Whats the purpose served by the strange bitwise operator combo?

Question

I was going through the following code and came across the following snippet.

https://www.virtualbox.org/svn/vbox/trunk/src/VBox/Devices/EFI/Firmware/MdeModulePkg/Core/Pei/Hob/Hob.c

EFI_STATUS  
EFIAPI  
PeiCreateHob (  
  IN CONST EFI_PEI_SERVICES  **PeiServices,  
  IN UINT16            Type,  
  IN UINT16            Length,  
  IN OUT VOID          **Hob  
  )  
{  
  EFI_STATUS                           Status;  
  EFI_HOB_HANDOFF_INFO_TABLE           *HandOffHob;  
  EFI_HOB_GENERIC_HEADER               *HobEnd;  
  EFI_PHYSICAL_ADDRESS                 FreeMemory;  


  Status = PeiGetHobList (PeiServices, Hob);  
  if (EFI_ERROR(Status)) {  
    return Status;  
  }

  HandOffHob = *Hob;  

  //
  // Check Length to avoid data overflow.
  //
  if (0x10000 - Length <= 0x7) {  
    return EFI_INVALID_PARAMETER;  
  }
  Length     = (UINT16)((Length + 0x7) & (~0x7));  
  ...

I don't get what we are achieving with the following operation:

Length     = (UINT16)((Length + 0x7) & (~0x7));

I know that the length would be 16 bit aligned. But why are we ANDing with all zeros? We would be losing the LSB 3 bits in the operation as I understand.
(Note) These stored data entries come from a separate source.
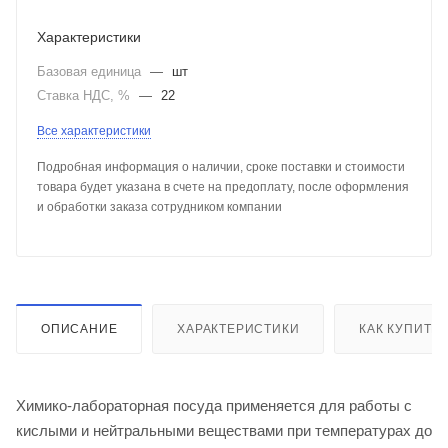
Характеристики
Базовая единица
—
шт
Ставка НДС, %
—
22
Все характеристики
Подробная информация о наличии, сроке поставки и стоимости
товара будет указана в счете на предоплату, после оформления
и обработки заказа сотрудником компании
ОПИСАНИЕ
ХАРАКТЕРИСТИКИ
КАК КУПИТЬ
Химико-лабораторная посуда применяется для работы с
кислыми и нейтральными веществами при температурах до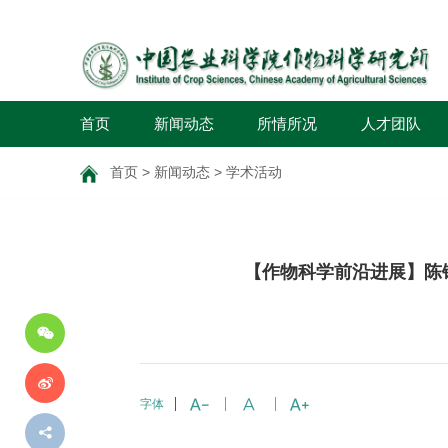
首页
新闻动态
所情所况
人才团队
首页
>
新闻动态
>
学术活动
分
【作物科学前沿进展】陈
享
到
字体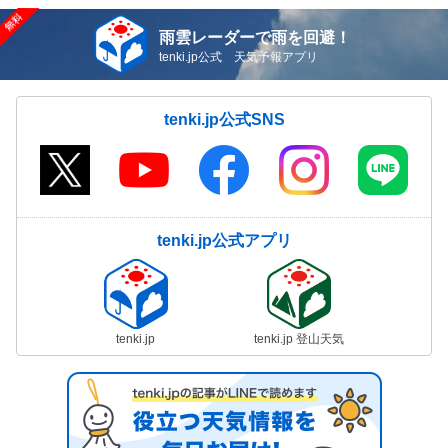
雨雲レーダーで雨を回避！
tenki.jp公式 天気予報アプリ
tenki.jp公式SNS
tenki.jp公式アプリ
tenki.jp
tenki.jp 登山天気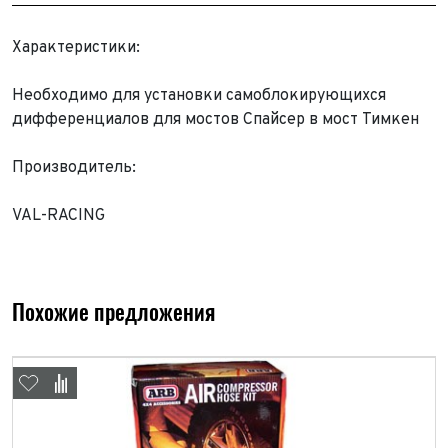
Характеристики:
Необходимо для установки самоблокирующихся
дифференциалов для мостов Спайсер в мост Тимкен
Производитель:
VAL-RACING
Выкуп авто
Обратная связь
Заявка на оценку
Похожие предложения
ФИО*
Имя*
Телефон*
ФИО*
Телефон*
E-mail*
Телефон*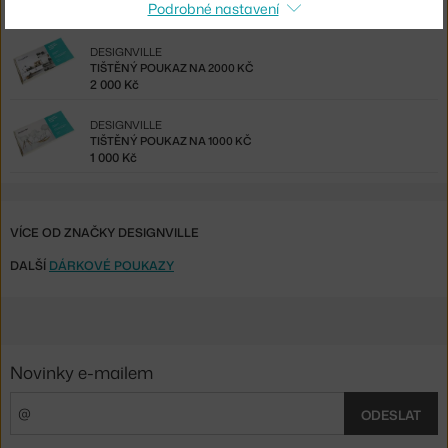
Podrobné nastavení
5 000 Kč
DESIGNVILLE
TIŠTĚNÝ POUKAZ NA 2000 KČ
2 000 Kč
DESIGNVILLE
TIŠTĚNÝ POUKAZ NA 1000 KČ
1 000 Kč
VÍCE OD ZNAČKY DESIGNVILLE
DALŠÍ
DÁRKOVÉ POUKAZY
Novinky e-mailem
ODESLAT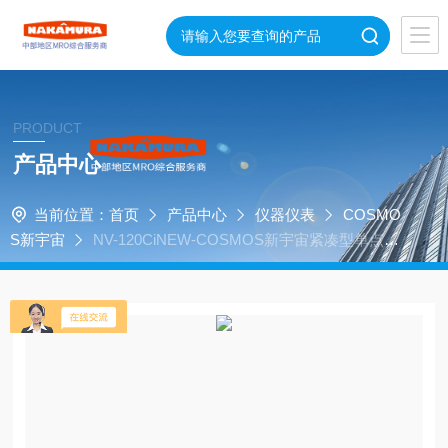
PRODUCT
产品中心
当前位置：
首页
产品中心
仪器仪表
COSMO
S新宇宙
NV-120CiNEW-COSMOS新宇宙紧凑型单点气
体检测报警器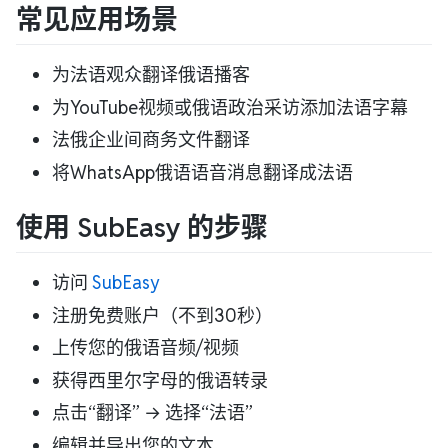
常见应用场景
为法语观众翻译俄语播客
为YouTube视频或俄语政治采访添加法语字幕
法俄企业间商务文件翻译
将WhatsApp俄语语音消息翻译成法语
使用 SubEasy 的步骤
访问
SubEasy
注册免费账户（不到30秒）
上传您的俄语音频/视频
获得西里尔字母的俄语转录
点击“翻译” → 选择“法语”
编辑并导出您的文本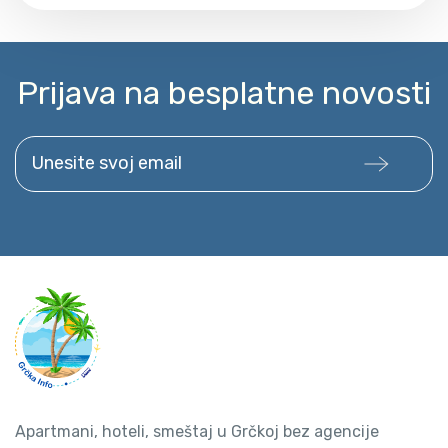
Prijava na besplatne novosti
Unesite svoj email
Apartmani, hoteli, smeštaj u Grčkoj bez agencije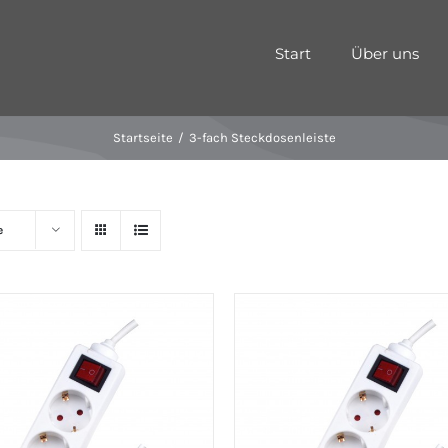
Start
Über uns
Startseite
3-fach Steckdosenleiste
e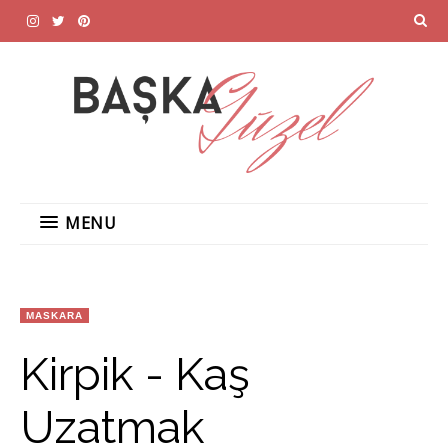
MENU
MASKARA
Kirpik - Kaş
Uzatmak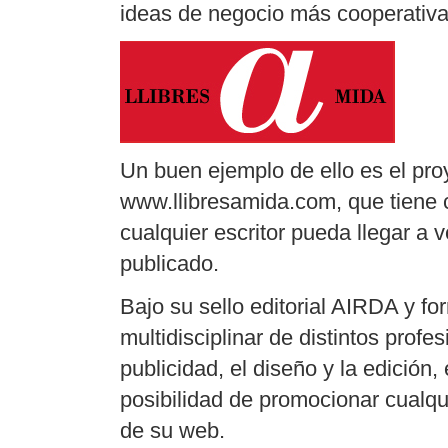
ideas de negocio más cooperativa
Un buen ejemplo de ello es el pro
www.llibresamida.com, que tiene 
cualquier escritor pueda llegar a v
publicado.
Bajo su sello editorial AIRDA y f
multidisciplinar de distintos prof
publicidad, el diseño y la edición, 
posibilidad de promocionar cualqui
de su web.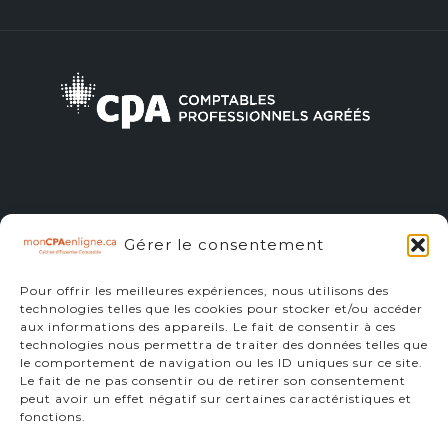
Gérer le consentement
infos@moncpaenligne.ca
Pour offrir les meilleures expériences, nous utilisons des
technologies telles que les cookies pour stocker et/ou accéder
aux informations des appareils. Le fait de consentir à ces
technologies nous permettra de traiter des données telles que
le comportement de navigation ou les ID uniques sur ce site.
Le fait de ne pas consentir ou de retirer son consentement
418 834-4545
peut avoir un effet négatif sur certaines caractéristiques et
fonctions.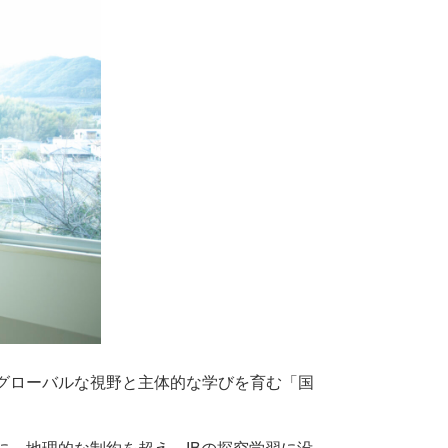
グローバルな視野と主体的な学びを育む「国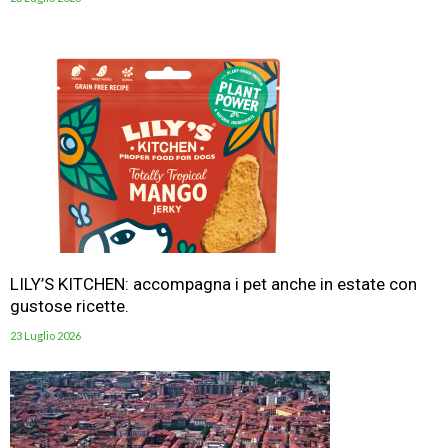
LILY’S KITCHEN: accompagna i pet anche in estate con
gustose ricette.
23 Luglio 2026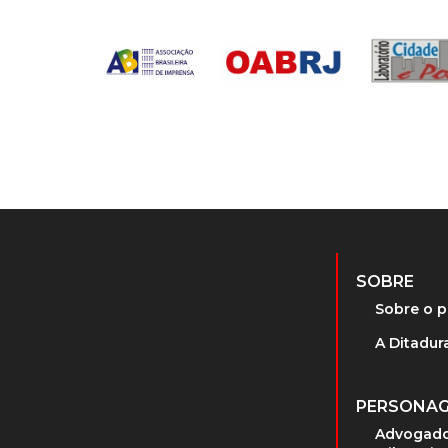
SOBRE
Sobre o p
A Ditadura
PERSONA
Advogado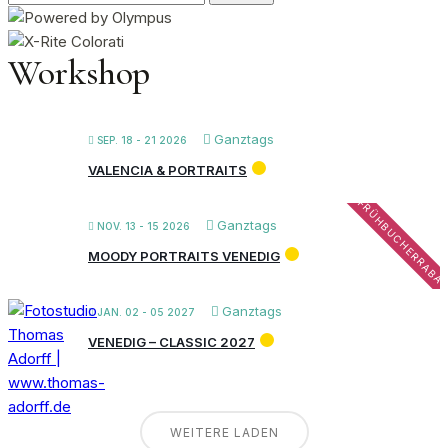
nach:
Workshop
Ganztags
SEP. 18 - 21 2026
VALENCIA & PORTRAITS
FRÜHBUCHERRABA
Ganztags
NOV. 13 - 15 2026
MOODY PORTRAITS VENEDIG
Ganztags
JAN. 02 - 05 2027
VENEDIG – CLASSIC 2027
WEITERE LADEN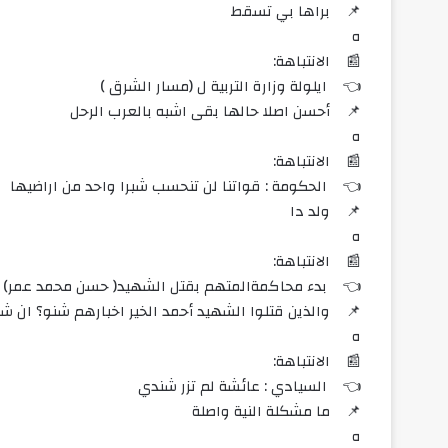
📌 براها بي تسقط
ه
📰 الانتباهة:
👈 ايلولة وزارة التربية ل (مسار الشرق )
📌 أحسن اصلا حالها بقى اشبه بالعرب الرحل
ه
📰 الانتباهة:
👈 الحكومة : قواتنا لن تنحسب شبرا واحد من اراضيها
📌 ولد دا
ه
📰 الانتباهة:
👈 بدء محاكمةالمتهم بقتل الشهيد( حسن محمد عمر)
📌 والذين قتلوا الشهيد أحمد الخير اخبارهم شنو؟ ان شاء
ه
📰 الانتباهة:
👈 السيادي : عائشة لم تزر شندي
📌 ما مشكلة النية واصلة
ه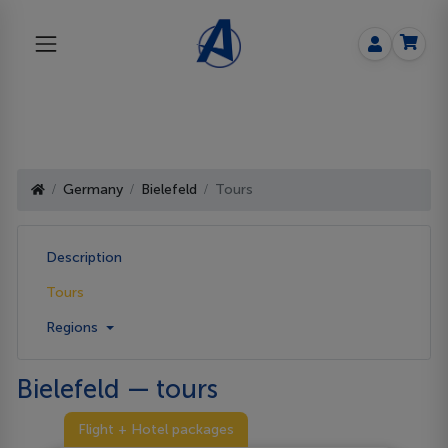
Germany
Bielefeld
Tours
Description
Tours
Regions
Bielefeld — tours
Flight + Hotel packages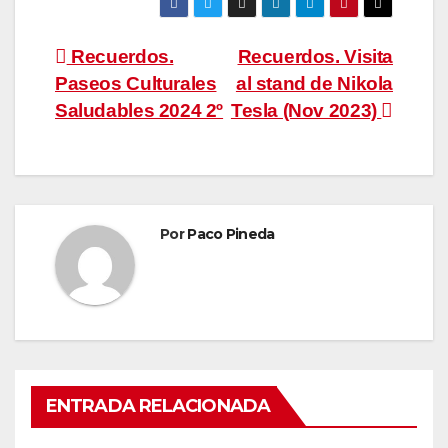
Navegación
Recuerdos.
Recuerdos. Visita
Paseos Culturales
al stand de Nikola
de
Saludables 2024 2º
Tesla (Nov 2023)
entradas
Por
Paco Pineda
ENTRADA RELACIONADA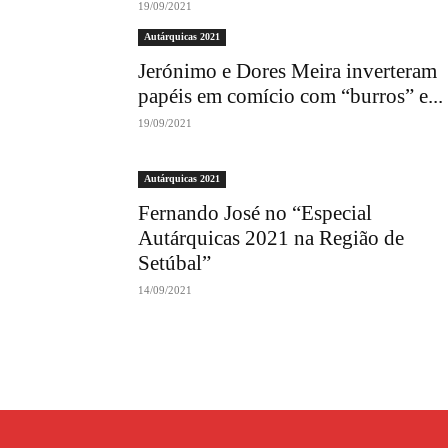
19/09/2021
Autárquicas 2021
Jerónimo e Dores Meira inverteram
papéis em comício com “burros” e...
19/09/2021
Autárquicas 2021
Fernando José no “Especial
Autárquicas 2021 na Região de
Setúbal”
14/09/2021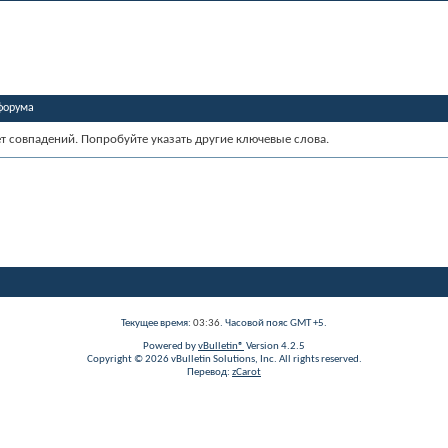
форума
ет совпадений. Попробуйте указать другие ключевые слова.
Текущее время:
03:36
. Часовой пояс GMT +5.
Powered by
vBulletin®
Version 4.2.5
Copyright © 2026 vBulletin Solutions, Inc. All rights reserved.
Перевод:
zCarot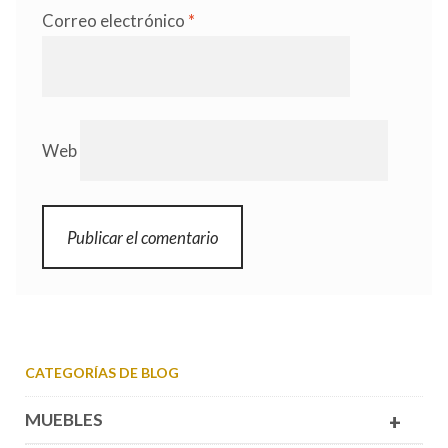
Correo electrónico
*
Web
CATEGORÍAS DE BLOG
MUEBLES
+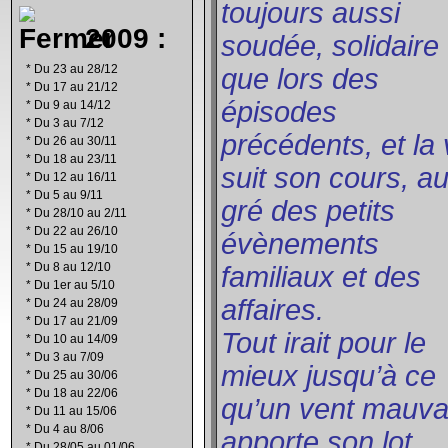
toujours aussi
2009 :
soudée, solidaire
*
Du 23 au 28/12
que lors des
*
Du 17 au 21/12
épisodes
*
Du 9 au 14/12
*
Du 3 au 7/12
précédents, et la 
*
Du 26 au 30/11
*
Du 18 au 23/11
suit son cours, a
*
Du 12 au 16/11
*
Du 5 au 9/11
gré des petits
*
Du 28/10 au 2/11
*
Du 22 au 26/10
évènements
*
Du 15 au 19/10
*
Du 8 au 12/10
familiaux et des
*
Du 1er au 5/10
affaires.
*
Du 24 au 28/09
*
Du 17 au 21/09
Tout irait pour le
*
Du 10 au 14/09
*
Du 3 au 7/09
mieux jusqu’à ce
*
Du 25 au 30/06
*
Du 18 au 22/06
qu’un vent mauva
*
Du 11 au 15/06
*
Du 4 au 8/06
apporte son lot
*
Du 28/05 au 01/06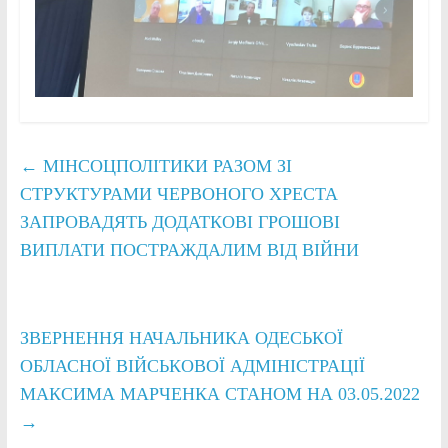
←
МІНСОЦПОЛІТИКИ РАЗОМ ЗІ
СТРУКТУРАМИ ЧЕРВОНОГО ХРЕСТА
ЗАПРОВАДЯТЬ ДОДАТКОВІ ГРОШОВІ
ВИПЛАТИ ПОСТРАЖДАЛИМ ВІД ВІЙНИ
ЗВЕРНЕННЯ НАЧАЛЬНИКА ОДЕСЬКОЇ
ОБЛАСНОЇ ВІЙСЬКОВОЇ АДМІНІСТРАЦІЇ
МАКСИМА МАРЧЕНКА СТАНОМ НА 03.05.2022
→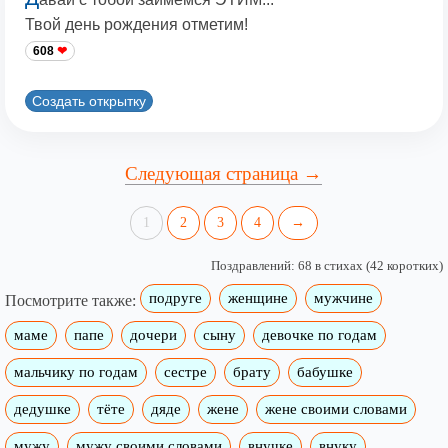
Твой день рождения отметим!
608
Создать открытку
Следующая страница →
1
2
3
4
→
Поздравлений: 68 в стихах (42 коротких)
подруге
женщине
мужчине
Посмотрите также:
маме
папе
дочери
сыну
девочке по годам
мальчику по годам
сестре
брату
бабушке
дедушке
тёте
дяде
жене
жене своими словами
мужу
мужу своими словами
внучке
внуку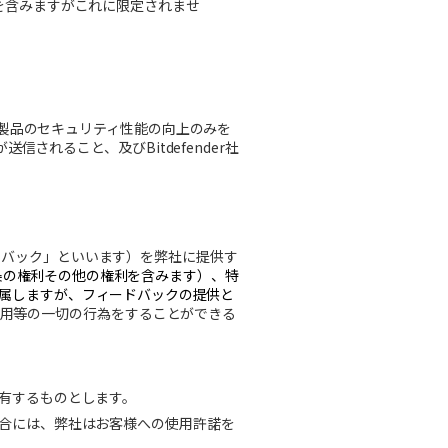
を含みますがこれに限定されませ
製品のセキュリティ性能の向上のみを
が送信されること、及び
Bitdefender
社
ドバック」といいます）を弊社に提供す
条の権利その他の権利を含みます）、特
属しますが、フィードバックの提供と
用等の一切の行為をすることができる
有するものとします。
合には、弊社はお客様への使用許諾を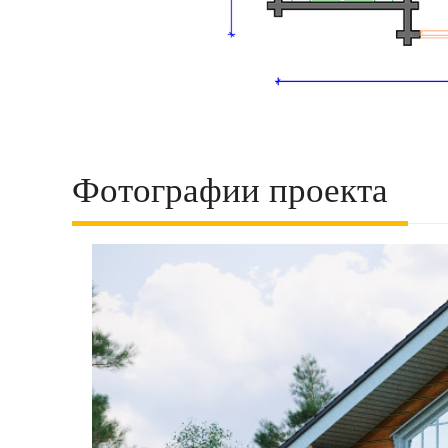
Фотографии проекта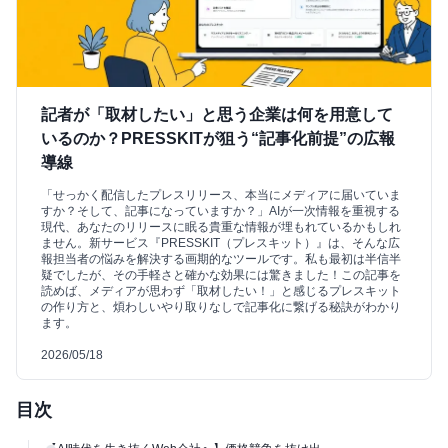
記者が「取材したい」と思う企業は何を用意して
いるのか？PRESSKITが狙う“記事化前提”の広報
導線
「せっかく配信したプレスリリース、本当にメディアに届いていま
すか？そして、記事になっていますか？」AIが一次情報を重視する
現代、あなたのリリースに眠る貴重な情報が埋もれているかもしれ
ません。新サービス『PRESSKIT（プレスキット）』は、そんな広
報担当者の悩みを解決する画期的なツールです。私も最初は半信半
疑でしたが、その手軽さと確かな効果には驚きました！この記事を
読めば、メディアが思わず「取材したい！」と感じるプレスキット
の作り方と、煩わしいやり取りなしで記事化に繋げる秘訣がわかり
ます。
2026/05/18
目次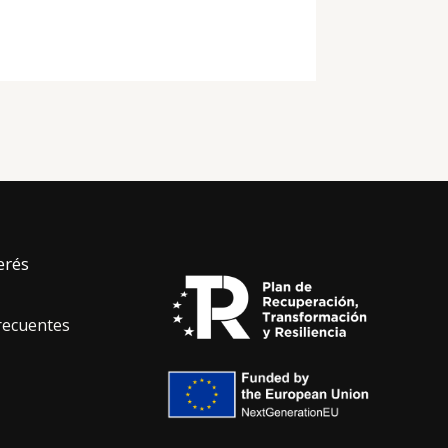
erés
recuentes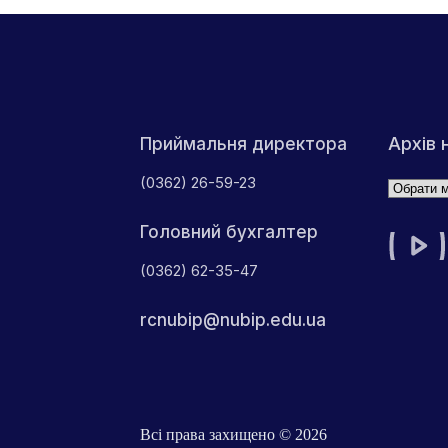
Архів 
Приймальня директора
(0362) 26-59-23
Архіви
Головний бухгалтер
(0362) 62-35-47
rcnubip@nubip.edu.ua
Всі права захищено © 2026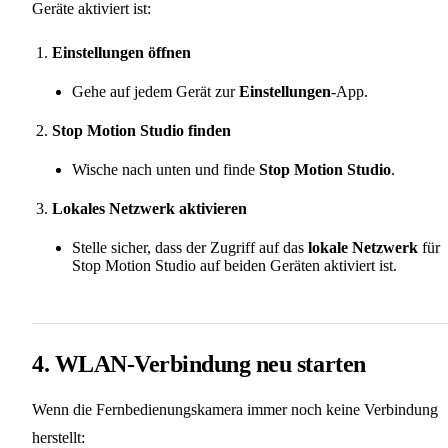
Geräte aktiviert ist:
Einstellungen öffnen
Gehe auf jedem Gerät zur
Einstellungen
-App.
Stop Motion Studio finden
Wische nach unten und finde
Stop Motion Studio
.
Lokales Netzwerk aktivieren
Stelle sicher, dass der Zugriff auf das
lokale Netzwerk
für
Stop Motion Studio auf beiden Geräten aktiviert ist.
4. WLAN-Verbindung neu starten
Wenn die Fernbedienungskamera immer noch keine Verbindung
herstellt: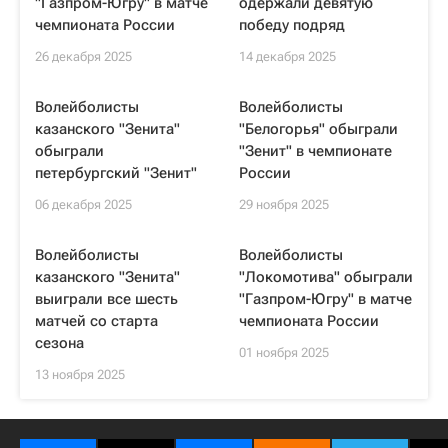
"Газпром-Югру" в матче
одержали девятую
чемпионата России
победу подряд
26 декабря 2025
14 декабря 2025
Волейболисты
Волейболисты
казанского "Зенита"
"Белогорья" обыграли
обыграли
"Зенит" в чемпионате
петербургский "Зенит"
России
06 декабря 2025
29 ноября 2025
Волейболисты
Волейболисты
казанского "Зенита"
"Локомотива" обыграли
выиграли все шесть
"Газпром-Югру" в матче
матчей со старта
чемпионата России
сезона
01 ноября 2025
13 ноября 2025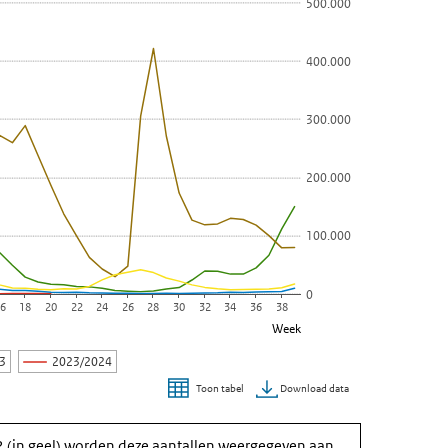
500.000
ARS-CoV-2 en Wekelijks aantal detecties SARS-CoV-2 in 2021/2022 we
400.000
300.000
200.000
100.000
0
6
18
20
22
24
26
28
30
32
34
36
38
Week
23
2023/2024
Download data
Toon tabel
2 (in geel) worden deze aantallen weergegeven aan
What's the use of this operation?

Answer 1

Length = (UINT16)((Length + 0x7) & (~0x7));

The operation performs two significant steps:

• Performs a round-up by carry to bits above the lower three bits of Length
• Ensures the lower three bits are then empty, thereby making the result the closest multiple of 8 equal to, or greater than, the original Length value.

Part 1: Rounding Up

If the lower three bits of Length are in anyway lit (anything besides 000), an increment by 0x7 (111 in binary) will propagate via carry to the bits above the lower three. For 000 in the lower three bits, the lower three bits simply become 111 and there is no carry. For example:

 5 - 00000101
 7 - 00000111
=============
12 - 00001100
         ^-------note carry

Another example:

250 -  11111010
  7 -  00000111
===============
257 - 100000001

And finally, an example that is already clear on the lower three bits (and therefore a multiple of 8):

24 - 00011000
 7 - 00000111
=============
31 - 00011111

---

Part 2: Culling Lower Bits

Once the value is rounded up, the lower three bits are culled to ensure the final result is a multiple of 8. Using the examples we had before

   5 - 00000101
+  7 - 00000111
===============
  12 - 00001100
& ~7 - 11111000
===============
   8   00001000

Next example

 250 -  11111010
+  7 -  00000111
================
 257 - 100000001
& ~7 - 111111000
================
 256 - 100000000

And our final example:

  24 - 00011000
+  7 - 00000111
===============
  31 - 00011111
& ~7 - 11111000
===============
  24 - 00011000

In summary, this simply sets Length to be the closest value equal-to or above the current value that is a multiple of 8. That's it.